■ Dataset
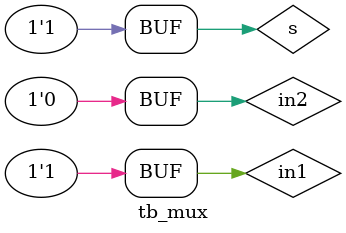
<source format=v>
module mux
(input in1,
input in2,
input s,
output reg y);
always@(*)begin
if(s)
y=in1;
else
y=in2;
end
endmodule

module tb_mux;
reg in1,in2;
reg s;
wire y;
mux uut (.in1(in1), .in2(in2), .s(s), .y(y));
initial begin
$monitor("time=%0t|in1=%b|in2=%b|s=%b|y=%b",$time,in1,in2,s,y);
in1=1;in2=0;s=0;#5;
 s=1;
end
endmodule

</source>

■ Task to carry out
The output is to be the material in full and unaltered, with pictures omitted.

■ Answer space
<source format=v>
module mux
(input in1,
input in2,
input s,
output reg y);
always@(*)begin
if(s)
y=in1;
else
y=in2;
end
endmodule

module tb_mux;
reg in1,in2;
reg s;
wire y;
mux uut (.in1(in1), .in2(in2), .s(s), .y(y));
initial begin
$monitor("time=%0t|in1=%b|in2=%b|s=%b|y=%b",$time,in1,in2,s,y);
in1=1;in2=0;s=0;#5;
 s=1;
end
endmodule

</source>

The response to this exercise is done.